Thinking about your strengths ahead of an interview or application can help you get a clear sense of what you have to offer a company. Are you great at managing your own time? Does coordinating projects come naturally to you? Are you the kind of person who brings out the best in other people when working in a team? These are the kind of attributes that companies want to see, and it is worth taking the time to think of examples of how you have demonstrated this kind of positive trait in the past and what the successes have been. Find out more and discover your strengths in this article.

7. Know what to expect from group interviews

“The clue is in the word ‘Group’. Show you work well as a group but make sure you stand out.”

Flo, EY School Leaver

Group interviews can seem intimidating, but they are an excellent opportunity to show how well you operate within a team. The key is to avoid coming across as too quiet, without of course appearing to dominate a discussion. This is also a great chance to start networking with other candidates in your position. You can practice by joining in class discussions and asking the teacher for feedback.

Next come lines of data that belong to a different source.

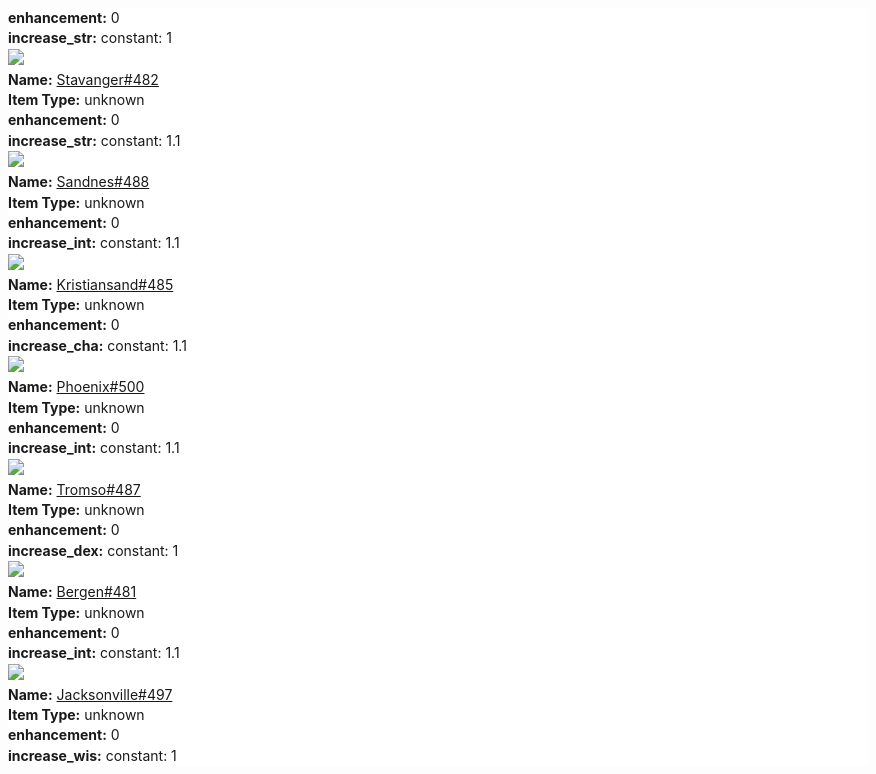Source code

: <div><strong>enhancement:</strong> 0</div>
<div><strong>increase_str:</strong> constant: 1</div>
</div>
<div class="item_thumbnail">
<a href="https://mintgarden.io/nfts/nft1hfe7dmn93hjzjh84gzacrqakpja2hsj62ccjcdqpfc3cxuk2tpcqra7yds"><img loading="lazy" src="https://assets.mainnet.mintgarden.io/thumbnails/05f19b0b2f23ccac0fba589ec62fe19b501bdbfab80c80309d1dfe96881b33cd.png"></a>
<div><strong>Name:</strong> <a href="https://mintgarden.io/nfts/nft1hfe7dmn93hjzjh84gzacrqakpja2hsj62ccjcdqpfc3cxuk2tpcqra7yds">Stavanger#482</a></div>
<div><strong>Item Type:</strong> unknown</div>
<div><strong>enhancement:</strong> 0</div>
<div><strong>increase_str:</strong> constant: 1.1</div>
</div>
<div class="item_thumbnail">
<a href="https://mintgarden.io/nfts/nft138wj9p20rgqe6stm2d643gjw2h00g7ztac33e2c8a5cf2fex6q3sl3p745"><img loading="lazy" src="https://assets.mainnet.mintgarden.io/thumbnails/b482415f1adacd8b4b004d8f06e38ad234dc1128d4a91ac0272bae08345dd776.png"></a>
<div><strong>Name:</strong> <a href="https://mintgarden.io/nfts/nft138wj9p20rgqe6stm2d643gjw2h00g7ztac33e2c8a5cf2fex6q3sl3p745">Sandnes#488</a></div>
<div><strong>Item Type:</strong> unknown</div>
<div><strong>enhancement:</strong> 0</div>
<div><strong>increase_int:</strong> constant: 1.1</div>
</div>
<div class="item_thumbnail">
<a href="https://mintgarden.io/nfts/nft16vtzmewn8r02kmvl0sajyyn2gqwdujwkaeknw9nuxnxnfhvv6z5ssukv0q"><img loading="lazy" src="https://assets.mainnet.mintgarden.io/thumbnails/95080a2021d8705787cc5012aaa1d6ed3d76e1b873cca17cf5ee26c305b92e5b.png"></a>
<div><strong>Name:</strong> <a href="https://mintgarden.io/nfts/nft16vtzmewn8r02kmvl0sajyyn2gqwdujwkaeknw9nuxnxnfhvv6z5ssukv0q">Kristiansand#485</a></div>
<div><strong>Item Type:</strong> unknown</div>
<div><strong>enhancement:</strong> 0</div>
<div><strong>increase_cha:</strong> constant: 1.1</div>
</div>
<div class="item_thumbnail">
<a href="https://mintgarden.io/nfts/nft1p7gxrua69vc56326cvqfhcwx9aqgu8jv4aq6emeqnvawmn2j0hzq7mm2um"><img loading="lazy" src="https://assets.mainnet.mintgarden.io/thumbnails/ba9b474d9e2ad586079e4bcaab4d1e2fcf7ab3c1632e23dcdbd48c6aa34fe8bd.png"></a>
<div><strong>Name:</strong> <a href="https://mintgarden.io/nfts/nft1p7gxrua69vc56326cvqfhcwx9aqgu8jv4aq6emeqnvawmn2j0hzq7mm2um">Phoenix#500</a></div>
<div><strong>Item Type:</strong> unknown</div>
<div><strong>enhancement:</strong> 0</div>
<div><strong>increase_int:</strong> constant: 1.1</div>
</div>
<div class="item_thumbnail">
<a href="https://mintgarden.io/nfts/nft1u3qua3srzpd9zm46yee0x0ly0947txjvawkdext7klmylz7549ysg87yv7"><img loading="lazy" src="https://assets.mainnet.mintgarden.io/thumbnails/2df85a72283817c5c3bcc50466e5bfd884fa5c2464125c64e1c039f5a95a7a7a.png"></a>
<div><strong>Name:</strong> <a href="https://mintgarden.io/nfts/nft1u3qua3srzpd9zm46yee0x0ly0947txjvawkdext7klmylz7549ysg87yv7">Tromso#487</a></div>
<div><strong>Item Type:</strong> unknown</div>
<div><strong>enhancement:</strong> 0</div>
<div><strong>increase_dex:</strong> constant: 1</div>
</div>
<div class="item_thumbnail">
<a href="https://mintgarden.io/nfts/nft1tv54sydcnrwhphs2l95fanschdq0gv09fthtkq64vgfmt3nqlgtq5t6nzx"><img loading="lazy" src="https://assets.mainnet.mintgarden.io/thumbnails/1cb0650ce32ca8a31cdac787d780fb720ad907d14ae67c37a8b319e66485ecbd.png"></a>
<div><strong>Name:</strong> <a href="https://mintgarden.io/nfts/nft1tv54sydcnrwhphs2l95fanschdq0gv09fthtkq64vgfmt3nqlgtq5t6nzx">Bergen#481</a></div>
<div><strong>Item Type:</strong> unknown</div>
<div><strong>enhancement:</strong> 0</div>
<div><strong>increase_int:</strong> constant: 1.1</div>
</div>
<div class="item_thumbnail">
<a href="https://mintgarden.io/nfts/nft1pvyp09ecptrfqc6c85965hcyscdhguq0ujegfgsj0kdnutq4lvmsswjs30"><img loading="lazy" src="https://assets.mainnet.mintgarden.io/thumbnails/47cbfa553600aa58e2b2dc99caa84128805e81418472fbcdc0e2f88242981133.png"></a>
<div><strong>Name:</strong> <a href="https://mintgarden.io/nfts/nft1pvyp09ecptrfqc6c85965hcyscdhguq0ujegfgsj0kdnutq4lvmsswjs30">Jacksonville#497</a></div>
<div><strong>Item Type:</strong> unknown</div>
<div><strong>enhancement:</strong> 0</div>
<div><strong>increase_wis:</strong> constant: 1</div>
</div>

8. Talk to people who have been through the process

"Take the opportunity to follow twitter pages and talk to anyone you know who has already done what you are currently in the process of doing - they'll be more than happy to help."

Charlotte, EY School Leaver

They can help you get a clear idea of what to expect, and the strategies they used to secure an offer.

9. Talk to people in the industry

“The best advice you will get is from people who work at the firm. So talk to them.”

Flo, EY School Leaver

There’s no substitute for first-hand advice from someone in the know – speak to people who already work at the company you’re applying to or equally the industry that you want to go into, they can provide insights into the skills required for the job, the culture of the company and information on the organisation and sector that could make you stand out. Contact the recruitment team who will be able to point you in the right direction or follow the business’ twitter/facebook/LinkedIn account. The EY recruitment team are always on hand at eyschools@uk.ey.com.

10. Take your time, and try to relax

"If you get offered water at the start of your interview - take it. Not sure of an answer? Take a sip and collect your thoughts."

Charlotte, EY School Leaver

The application and interview process can seem daunting, but by planning ahead you can avoid feeling pressured into turning something in at the last minute. It might feel like others are ahead of the game, but remember that this can be a nerve-wracking process for everybody: you are not alone.

During interviews and Assessment Centre’s, don’t be afraid to be yourself, and don’t speak for the sake of speaking in an assessment centre just because others are contributing. Assessors and interviewers will remember the candidate who delivers one considered, relevant and well delivered point over the one who talks constantly but doesn’t say anything of meaning.